--- Given passage Enclosed Below ---

Rather than considering the meaning from the child’s viewpoint of being immobilized in the dark (and possibly in water), Vasquez is concerned with what it all meant for the parents. “Personally, I found the image of a young child being held in a bathtub, in the dark, while he screamed uncontrollably for hours at a time both profound and moving. … It … shows… what lengths some of these parents went to provide these children comfort and solace. Undoubtedly, to sit in a bathtub for multiple hours a day, restraining a screaming child for 6 to 8 months shows an incredible level of devotion and commitment to the care and well-being of these children”. Although many of us would query whether this behavior actually shows an incredible level of ignorance or of sadism, Vasquez does not mention that alternative explanation. Instead, he stays with the AT/HT tenet that adoptive parents are loving and good, as well as able and determined to make the best choices for children.
This is very depressing, but let me mention one other topic Vasquez mentions. It’s the old Darkness Behind the Eyes (see www.attachmentandtraumaspecialists.com/attachment_disorder/symptoms and other AT/HT sources). Vasquez says “hearing numerous reports about how these rages can be seen in the eyes of their child, I began to see this attribute as a significant feature in discussing these rages. “ He inquired of one mother about the idea that her child’s eyes changed color. She said “Mmm-hmm. Her eyes change color. They all do. They go DARK.” Another parent made the following statement: “When he would rage… it would almost look like there’s a fire in the whites of his eyes. He wore the footed pajamas, and at bedtime sometimes I would have to hold him down, and he would kick, and with all the lights off there would be sparks everywhere, I mean he was raging that fast.” Vasquez did not question these reports of physical impossibilities, but did note that the parents did not seem to attribute the events they reported to demonic possession. He did not examine the possibility that alternative practitioners and support groups had told the parents these things would happen.
So, do I blame Vasquez for this piece of work that repeats without question or comment various tenets of the AT/HT belief and treatment systems? Yes, to some extent I do. The man is not a scholar, although he seems to think he is, and he has done a sloppy job at best, mismanaging citations and references. He fails to note the discrepancies between the DSM criteria for RAD and the symptom list he emphasizes. He notes his attempts to manage his own biases by journaling, but does not attempt to discuss alternative interpretations for some of his conclusions. He did not do this work with due diligence, and if I contemplated employing him, I would be most concerned that the same degree of bias and carelessness would contaminate his professional contributions.

--- End of Enclosed Given passage ---
--- Dataset content Enclosed Below ---

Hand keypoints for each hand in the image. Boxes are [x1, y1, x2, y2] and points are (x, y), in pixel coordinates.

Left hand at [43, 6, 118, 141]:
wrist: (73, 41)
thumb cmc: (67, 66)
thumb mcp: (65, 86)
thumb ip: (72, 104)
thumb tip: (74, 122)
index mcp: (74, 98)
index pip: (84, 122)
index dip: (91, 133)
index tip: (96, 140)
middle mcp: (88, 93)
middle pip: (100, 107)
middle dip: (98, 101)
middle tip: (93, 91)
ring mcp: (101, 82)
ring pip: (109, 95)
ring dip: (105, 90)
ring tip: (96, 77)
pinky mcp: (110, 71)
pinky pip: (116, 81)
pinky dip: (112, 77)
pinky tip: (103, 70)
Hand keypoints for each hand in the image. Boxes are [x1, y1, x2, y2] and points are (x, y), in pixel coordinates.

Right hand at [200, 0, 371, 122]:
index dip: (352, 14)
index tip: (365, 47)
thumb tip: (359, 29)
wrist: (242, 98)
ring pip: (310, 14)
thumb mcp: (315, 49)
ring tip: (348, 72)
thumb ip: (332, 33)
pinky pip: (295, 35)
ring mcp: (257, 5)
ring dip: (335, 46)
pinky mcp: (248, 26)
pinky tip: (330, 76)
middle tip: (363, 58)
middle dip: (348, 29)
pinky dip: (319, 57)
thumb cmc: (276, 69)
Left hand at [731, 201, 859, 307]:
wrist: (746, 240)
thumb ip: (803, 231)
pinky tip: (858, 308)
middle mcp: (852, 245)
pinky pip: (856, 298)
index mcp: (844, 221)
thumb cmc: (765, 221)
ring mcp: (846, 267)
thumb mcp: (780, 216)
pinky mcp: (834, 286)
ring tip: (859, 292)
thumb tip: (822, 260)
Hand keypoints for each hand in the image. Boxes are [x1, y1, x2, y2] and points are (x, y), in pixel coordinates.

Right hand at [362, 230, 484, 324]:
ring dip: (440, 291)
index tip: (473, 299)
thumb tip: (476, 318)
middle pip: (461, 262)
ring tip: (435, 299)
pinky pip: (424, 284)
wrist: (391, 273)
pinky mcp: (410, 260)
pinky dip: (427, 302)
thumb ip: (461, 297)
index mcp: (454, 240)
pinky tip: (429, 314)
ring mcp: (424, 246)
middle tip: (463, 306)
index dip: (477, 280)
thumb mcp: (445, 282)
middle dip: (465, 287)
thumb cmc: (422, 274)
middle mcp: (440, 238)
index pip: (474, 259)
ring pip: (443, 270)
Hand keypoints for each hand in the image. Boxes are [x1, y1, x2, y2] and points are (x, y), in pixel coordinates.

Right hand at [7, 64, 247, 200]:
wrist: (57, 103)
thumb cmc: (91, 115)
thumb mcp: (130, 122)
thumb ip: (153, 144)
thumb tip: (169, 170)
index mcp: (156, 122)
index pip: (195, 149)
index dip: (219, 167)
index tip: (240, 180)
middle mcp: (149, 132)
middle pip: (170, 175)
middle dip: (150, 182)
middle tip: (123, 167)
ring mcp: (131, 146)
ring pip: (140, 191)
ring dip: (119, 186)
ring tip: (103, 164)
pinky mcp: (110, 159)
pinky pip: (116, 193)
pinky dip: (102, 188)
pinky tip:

--- End of Enclosed Dataset content ---

== Required action ==
Can you return everything in the critique of Vasquez from "So, do I blame" down to "his professional contributions."?

== Result for this exercise ==
So, do I blame Vasquez for this piece of work that repeats without question or comment various tenets of the AT/HT belief and treatment systems? Yes, to some extent I do. The man is not a scholar, although he seems to think he is, and he has done a sloppy job at best, mismanaging citations and references. He fails to note the discrepancies between the DSM criteria for RAD and the symptom list he emphasizes. He notes his attempts to manage his own biases by journaling, but does not attempt to discuss alternative interpretations for some of his conclusions. He did not do this work with due diligence, and if I contemplated employing him, I would be most concerned that the same degree of bias and carelessness would contaminate his professional contributions.